Foundational
High Performance Web Sites
by Steve Souders (2007). The work that started modern web-performance engineering as a field. Specifics have aged but the 14 rules and the framing — "80% of end-user latency is on the client" — still shape how people think about it.
The Every Computer Performance Book
by Bob Wescott (2013). A short, practical, occasionally funny book on solving and avoiding performance problems. Heavy on the planning side — which is where most performance problems actually live.
Performance & systems
Systems Performance: Enterprise and the Cloud, 2nd Edition
by Brendan Gregg (2020). The modern reference for systems performance — Linux internals, BPF, bpftrace, perf, cloud. If you're trying to figure out why a server is slow under load, this is the book.
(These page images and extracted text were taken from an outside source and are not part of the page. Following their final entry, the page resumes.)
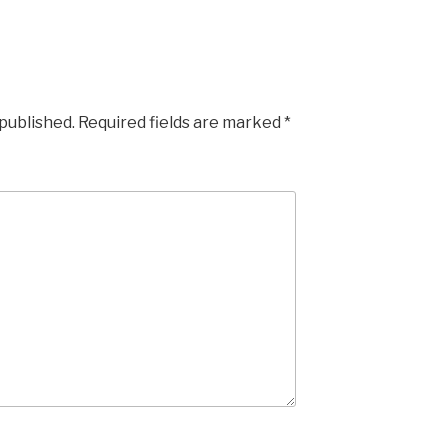
 published.
Required fields are marked
*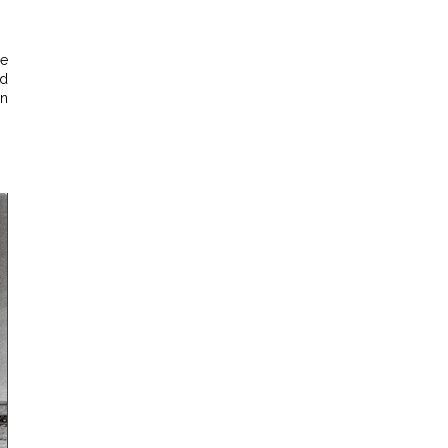
he
ed
an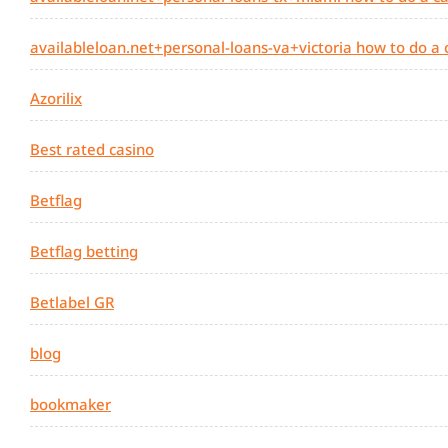
availableloan.net+personal-loans-va+victoria how to do a
Azorilix
Best rated casino
Betflag
Betflag betting
Betlabel GR
blog
bookmaker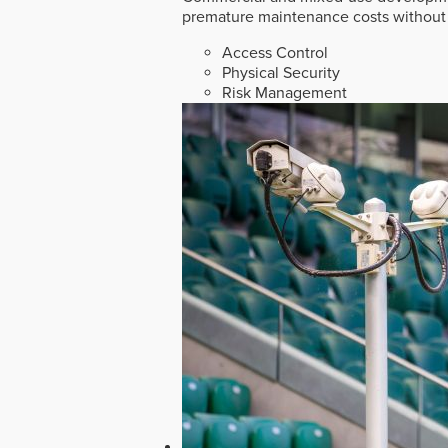
premature maintenance costs without 
Access Control
Physical Security
Risk Management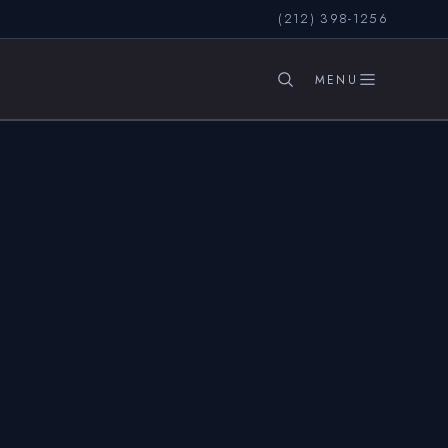
(212) 398-1256
SEARCH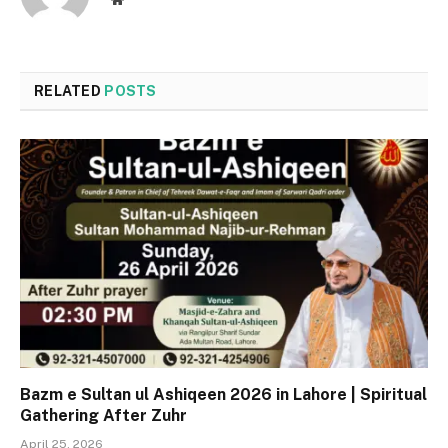
RELATED
POSTS
Bazm e Sultan ul Ashiqeen 2026 in Lahore | Spiritual
Gathering After Zuhr
April 25, 2026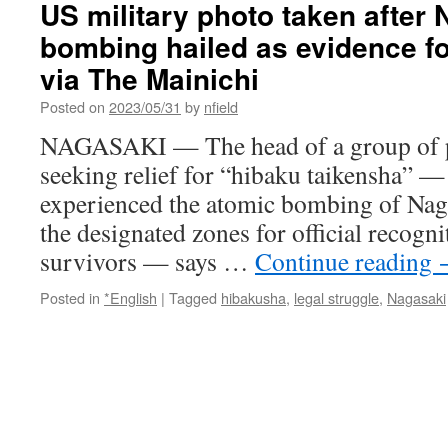
US military photo taken after
new
bombing hailed as evidence for 
crisis
over
via The Mainichi
pedestal
blow
Posted on
2023/05/31
by
nfield
at
NAGASAKI — The head of a group of pla
Fukushima
plant
seeking relief for “hibaku taikensha” 
via
experienced the atomic bombing of Naga
The
Asahi
the designated zones for official recog
Shimbun
survivors — says …
Continue reading
Posted in
*English
|
Tagged
hibakusha
,
legal struggle
,
Nagasaki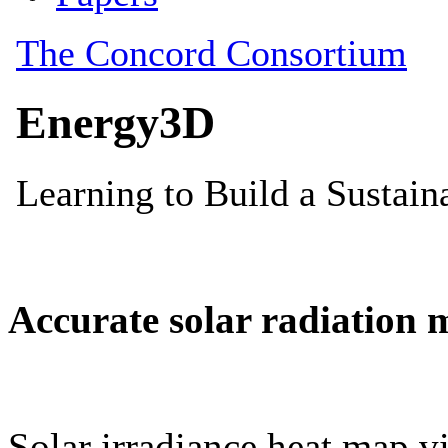
Accurate solar radiation 
Solar irradiance heat map vi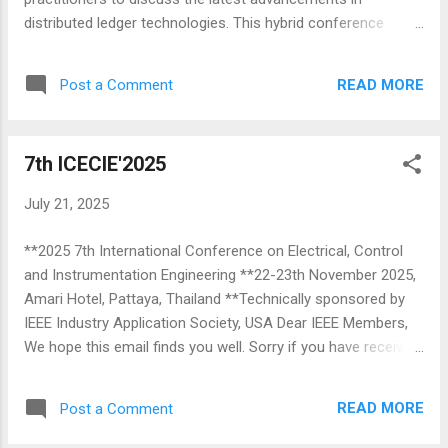
I...
distributed ledger technologies. This hybrid conference
allows participants to engage both in-person and virtually,
ensuring global reach and accessibility. ICDLT 2025, the
READ MORE
Post a Comment
flagship conference of the IEEE Blockchain Technical
Community, seeks submissions of technical papers (both
full and short) and posters in the areas related to Distributed
7th ICECIE'2025
Ledger Technologies. Topics of Interest (but not limited) to
the following tracks: ➦ Core Technology Track ➦ Security
July 21, 2025
and Privacy Track ➦ Trust Track ➦ Scalability Track ➦
Energy Track ➦ FinTech and Business Track ➦ Healthcare
**2025 7th International Conference on Electrical, Control
Track ➦ AI & Blockchain Track ➦ General Track Venue:
and Instrumentation Engineering **22-23th November 2025,
MCCIA Trade Tower, Pune, India The in-person event will be
Amari Hotel, Pattaya, Thailand **Technically sponsored by
hosted at the prestigious Mahratta Chamber of Commerce,
IEEE Industry Application Society, USA Dear IEEE Members,
Industries and Agriculture (MCCIA) Trad...
We hope this email finds you well. Sorry if you have received
multiple emails. The 7th edition of the Region 10 flagship
conference of IEEE Industry Application Society (IAS), the
READ MORE
Post a Comment
International Conference on Electrical, Control, and
Instrumentation Engineering (7th ICECIE'2025) will be held in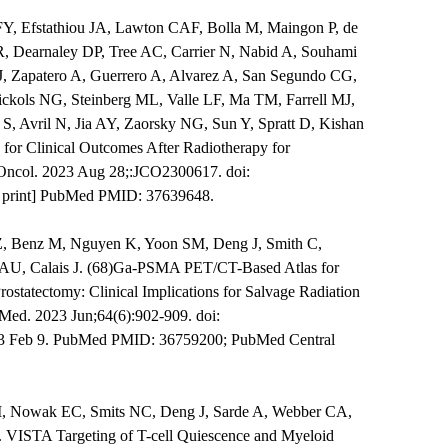
Y, Efstathiou JA, Lawton CAF, Bolla M, Maingon P, de
, Dearnaley DP, Tree AC, Carrier N, Nabid A, Souhami
, Zapatero A, Guerrero A, Alvarez A, San Segundo CG,
ckols NG, Steinberg ML, Valle LF, Ma TM, Farrell MJ,
 S, Avril N, Jia AY, Zaorsky NG, Sun Y, Spratt D, Kishan
for Clinical Outcomes After Radiotherapy for
n Oncol. 2023 Aug 28;:JCO2300617. doi:
f print] PubMed PMID: 37639648.
s Z, Benz M, Nguyen K, Yoon SM, Deng J, Smith C,
AU, Calais J. (68)Ga-PSMA PET/CT-Based Atlas for
rostatectomy: Clinical Implications for Salvage Radiation
Med. 2023 Jun;64(6):902-909. doi:
3 Feb 9. PubMed PMID: 36759200; PubMed Central
M, Nowak EC, Smits NC, Deng J, Sarde A, Webber CA,
. VISTA Targeting of T-cell Quiescence and Myeloid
High Performance Browser Networking
by Ilya Grigorik (2013). Free online at hpbn.co. The reference for how TCP, TLS, HTTP/1, HTTP/2, and mobile networks actually behave under load. Required reading before you blame the network.
The Art of Capacity Planning, 2nd Edition
by Arun Kejariwal and John Allspaw (2017). A practical, measurement-driven approach to capacity planning for cloud-era web operations. Replaces the older Menasce-style theoretical models with what real teams actually do.
Site Reliability Engineering
by Betsy Beyer, Chris Jones, Jennifer Petoff, and Niall Richard Murphy (Google, 2016). Free online at sre.google. The book that introduced SLOs and error budgets to the broader industry — the modern framing for "is the site fast enough for users."
The data layer
High Performance MySQL: Proven Strategies for Operating at Scale, 4th Edition
by Silvia Botros and Jeremy Tinley (2021). The current edition. Covers schema design, InnoDB tuning, replication, and cloud-hosted MySQL (Aurora, Cloud SQL). The database is usually where load tests find their first ceiling.
Designing Data-Intensive Applications, 2nd Edition
by Martin Kleppmann and Chris Riccomini (2026). The modern classic on data systems — how databases, queues, and streams behave under load, and how to choose between them. The second edition refreshes the cloud and streaming coverage.
Database Internals
by Alex Petrov (2019). A deep dive into storage engines (B-trees, LSM), replication, and consensus. Useful when load testing pushes a database past where surface-level tuning stops mattering.